What the market is currently most concerned about are the boundaries of those gray areas. Whether paid promotions, content collaborations, KOL endorsements or appearances all fall under "provision of online marketing services" currently has no clear answer, and relevant definitions still await further clarification. Therefore, a more prudent assessment is not that all these forms have already been included, but that they may all come under pressure: brand collaborations will be more cautious, channel orders will be more conservative, and content creators must reassess whether they are primarily engaged in information dissemination or have already stepped into the range of marketing services. Looking outward, whether the illegal financial activities referred to regarding issuance and trading will extend to derivatives like NFTs and DeFi remains an unresolved point. With unclear boundaries, it precisely means that markets will first contract, then wait.

From Gray Traffic to Compliance Isolation

While the boundaries have not fully landed, the direction is already quite clear.
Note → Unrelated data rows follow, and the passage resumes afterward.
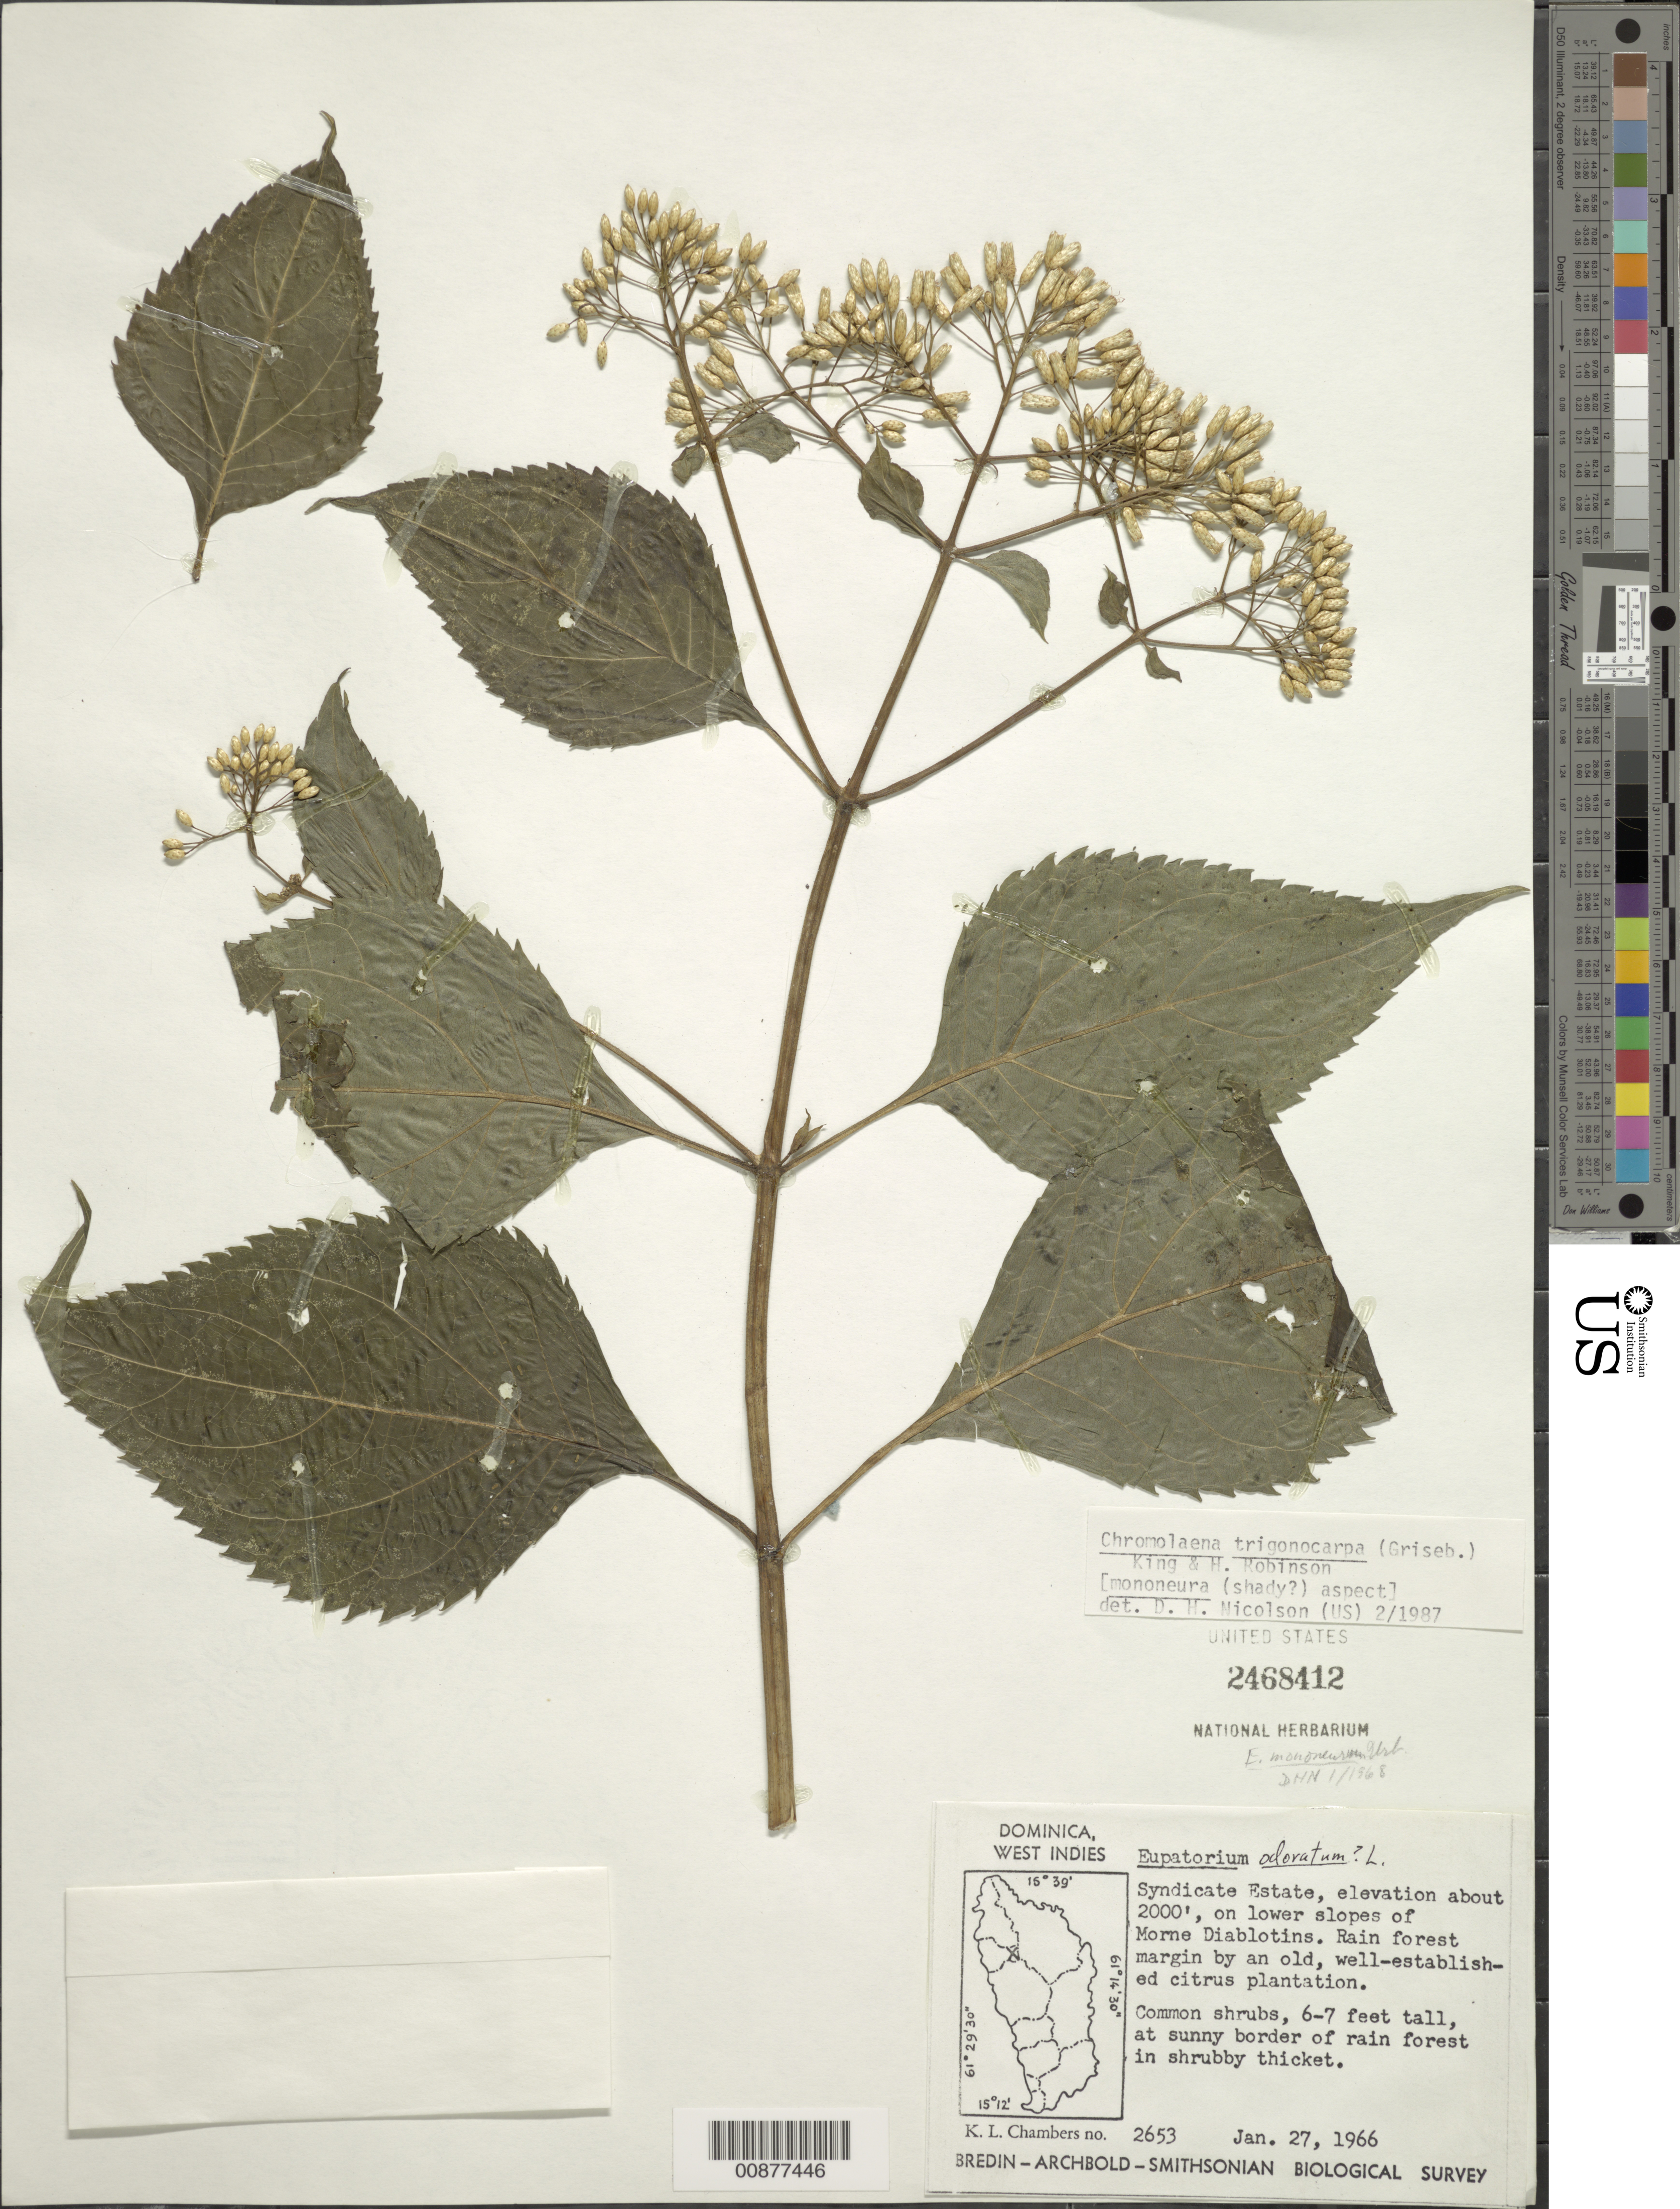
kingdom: Plantae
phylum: Tracheophyta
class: Magnoliopsida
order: Asterales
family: Asteraceae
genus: Chromolaena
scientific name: Chromolaena trigonocarpa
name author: (Griseb.) R.M. King & H. Rob.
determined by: Nicolson, Dan H.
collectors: K. L. Chambers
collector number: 2653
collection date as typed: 27 Jan 1966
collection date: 1966-01-27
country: Dominica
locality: Syndicate Estate, on lower slopes of Morn Diablotin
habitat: Sunny rainforest margin by old well-established citrus plantation; in shrubby thicket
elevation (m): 610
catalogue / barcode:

The "Regulations on the Management of Financial Product Online Marketing" jointly released by the People's Bank of China and eight departments on April 24 sends a strong signal—it is not merely about tightening a specific type of business but about further distancing crypto-related activities from the mainstream internet traffic system: on one end, only approved financial institutions and their self-operated platforms or entrusted third-party platforms can engage in online marketing for financial products, while on the other end, illegal financial activities related to issuance and trading are clearly excluded from online marketing. Over the past few years, the gray traffic that has existed between project parties, channel parties, and traffic platforms is being pushed towards a new phase of "compliance isolation."

For the market, the real time barrier is September 30. The regulations will take effect on this day, meaning that before then, business segmentation, withdrawal of placements, account organization, and restructuring of cooperative channels may occur in concentration. In the short term, those feeling the pressure first will not necessarily be the on-chain segments themselves but rather the external links reliant on social media, search distribution, app entry points, and content packaging to complete customer acquisition. Looking longer term, the old models centered on customer acquisition through online marketing, reliant on traffic substitution for growth, will only continue to narrow; as regulation extends from the trading end to the marketing end, the gaps previously present in the internet distribution system are being closed.

However, this is not yet a definitive conclusion. The full text of the regulations has not yet been made public, penalties, regulatory divisions, and transitional arrangements remain unknown; the specific boundaries of "online marketing services" will still need clarification in the formal text. The previously leaked "or convenience" phrasing has currently only been seen from a single source and cannot yet be quoted as a confirmed legal text. As for whether forms like NFTs and DeFi will fall under the same execution standards, there are currently no publicly available texts offering definitive answers. In other words, what the market can confirm now is the tightening trend and execution timeline, but cannot confirm where the final point will precisely land. Regarding the risk notification from February 2026, it can currently only be considered a lead to be verified and is insufficient to support further elaborations.